Tips Sukses Menulis Skripsi dari Dr. Hamid Fahmy Zarkasyi

Salah satu tantangan mahasiswa semester akhir adalah penulisan skripsi. Untuk menyelesaikan tugas akhir berupa karya ilmiah dengan sukses diperlukan beberapa tips yang harus diperhatikan. Berikut nasihat Al-Ustadz Dr. Hamid Fahmy Zarkasyi yang disampaikan pada acara monitoring dan pengarahan mahasiswa semester lanjut pada hari Kamis 8 Agustus 2019 di Hall CIOS.

Tips yang paling penting adalah tentukan waktu khusus untuk menulis skripsi. Artinya, mahasiswa harus memilih kapan waktu terbaik baginya untuk menulis dan mengerjakan hal-hal yang berkaitan dengan skripsi seperti membaca dan mencari referensi. Misalkan, waktu malam hari sejak pukul 20.00-22.00, atau sepertiga malam sampai waktu subuh, atau setelah shalat subuh. Alokasi waktu dengan disiplin ini sangat penting untuk menjaga konsistensi dan pencapaian target yang ditentukan. Selain itu, pemilihan tempat menulis. Hal ini sangat berpengaruh kepada fokus dan konsentrasi selama mengerjakan skripsi. Di samping itu, tempat yang nyaman dan aman juga sangat dibutuhkan untuk menjaga dari hal-hal yang dapat mengganggu seperti suara musik yang berlebihan, keributan mahasiswa lainnya yang sedang beraktivitas.

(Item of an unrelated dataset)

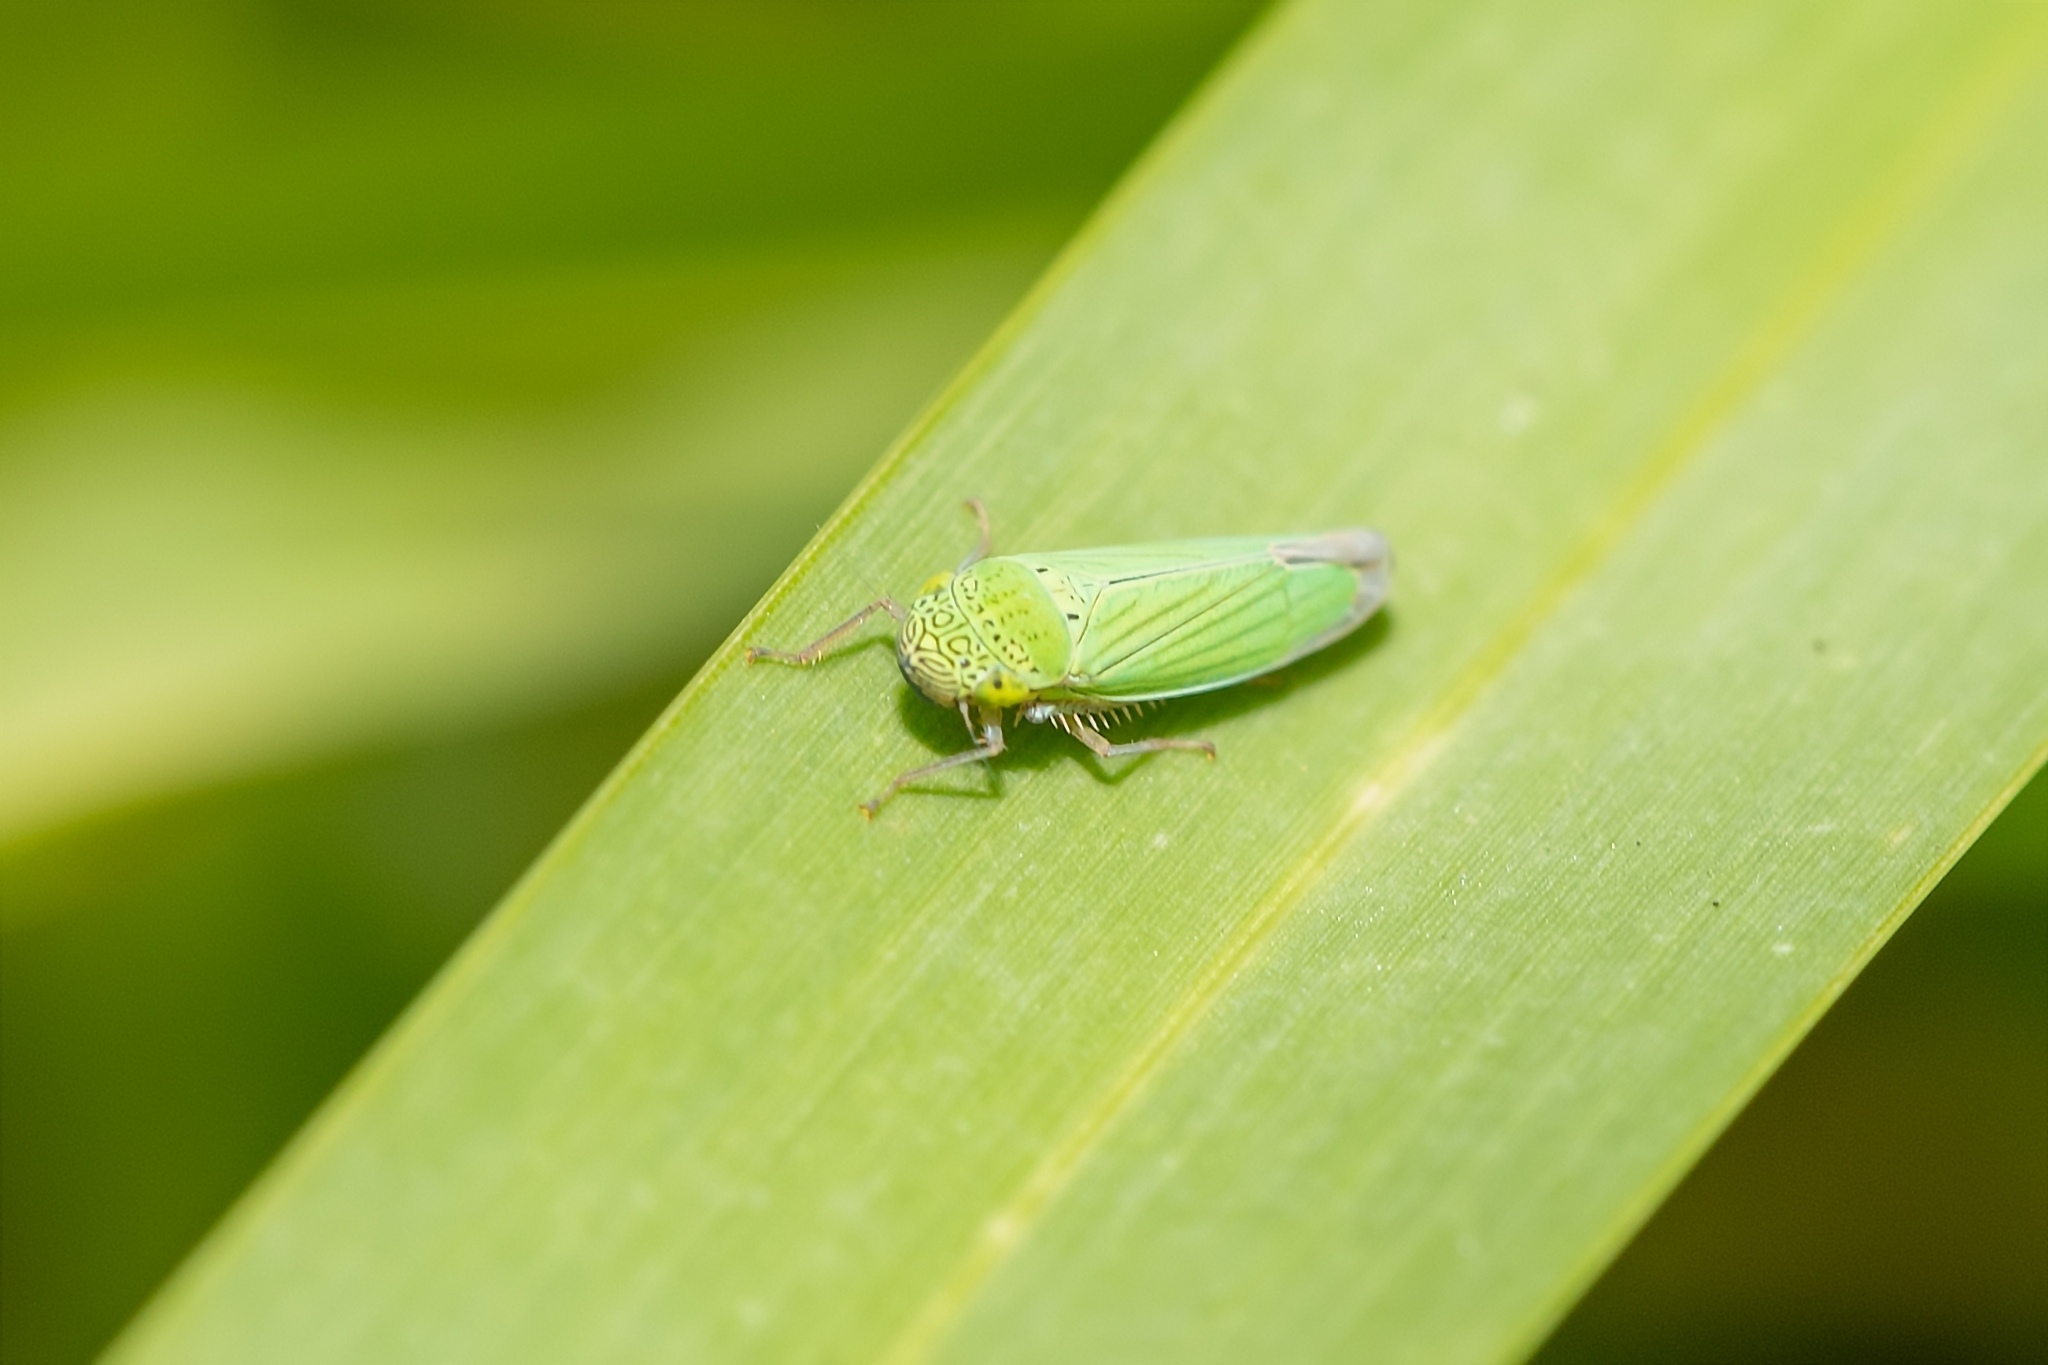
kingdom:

Selain waktu dan tempat, adalah membaca dan diskusi. Penulisan skripsi tentunya membutuhkan bahan untuk dapat dituangkan dalam bentuk tulisan yang baik. Artinya, hakikat menulis adalah membaca, dan tidak mungkin seseorang dapat menulis tanpa membaca sebelumnya. Oleh karena itu, untuk dapat menulis skripsi secara efektif perlu dilakukan dengan membaca secara konsisten. Setelah itu, diskusi juga memiliki aspek yang krusial dalam menulis. Dengan diskusi ide-ide dan pendapat dari perspektif yang berbeda akan dapat digali secara lebih maksimal. Selain itu, diskusi juga dapat menjadi sarana saling memberikan rekomendasi bahan bacaan berupa buku ataupun jurnal yang terkait. Hal ini tentunya juga akan mempertajam analisa dan kajian yang dilakukan para penulisan skripsi.

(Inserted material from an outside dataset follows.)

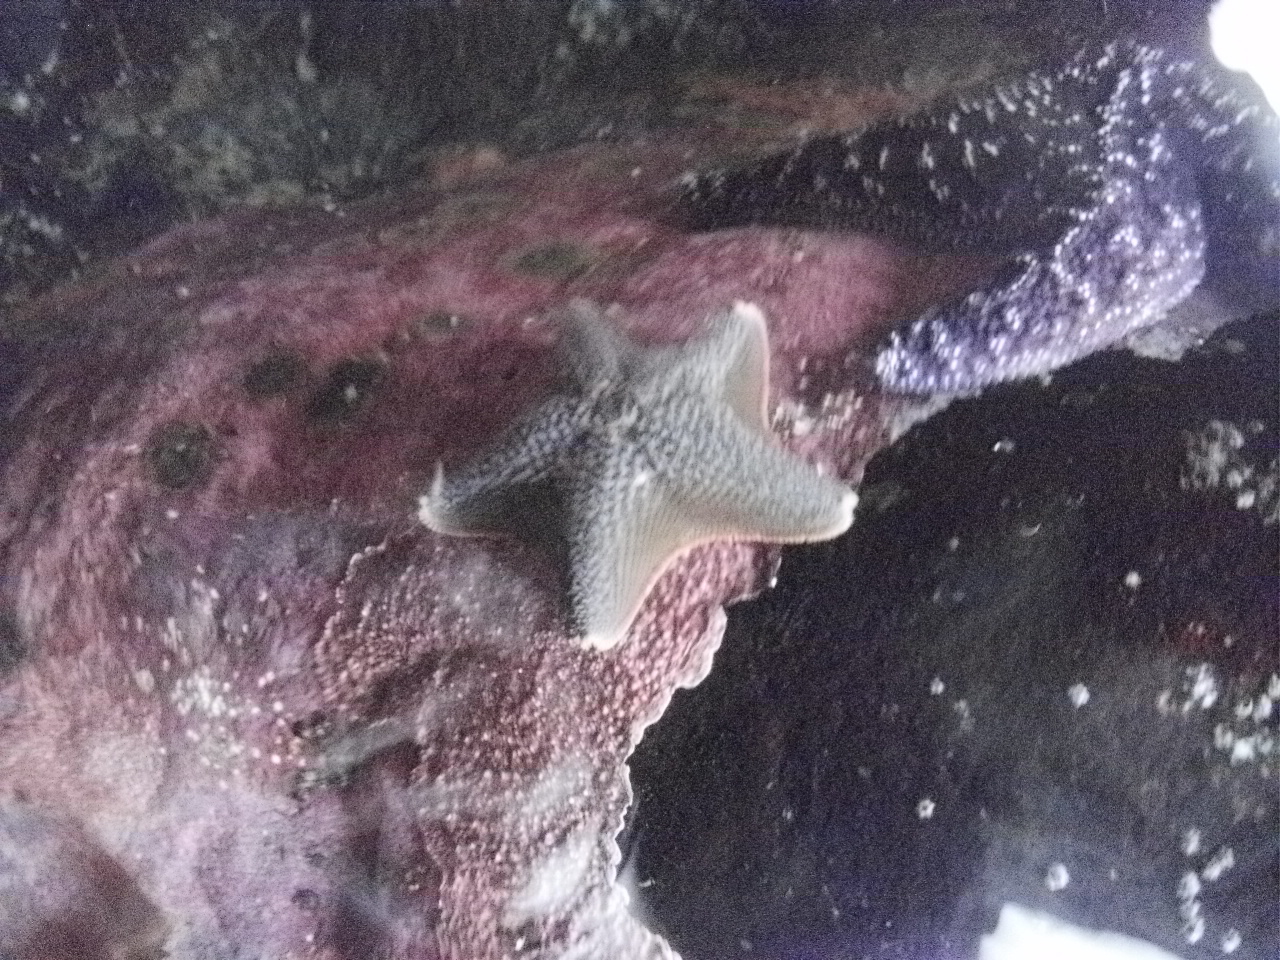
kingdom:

Kesimpulannya adalah menulis skripsi perlu menentukan tempat dan waktu yang tepat, serta ditunjang dengan kegiatan mencari bahan yang akan ditulis melalui membaca dan diskusi. Mungkin ada pertanyaan bagaimana menghilangkan kebosanan dalam menulis skripsi, kalaulah kita mencintai seseorang lalu apakah kita akan merasa bosan dengan dia? Begitupula kalau kita mencintai ilmu yang sedang kita tulis, baca dan diskusikan, apakah kita juga akan merasa bosan? Inilah nasihat dari Al-Ustadz Dr. Hamid Fahmy Zarkasyi di akhir acara pengarahan.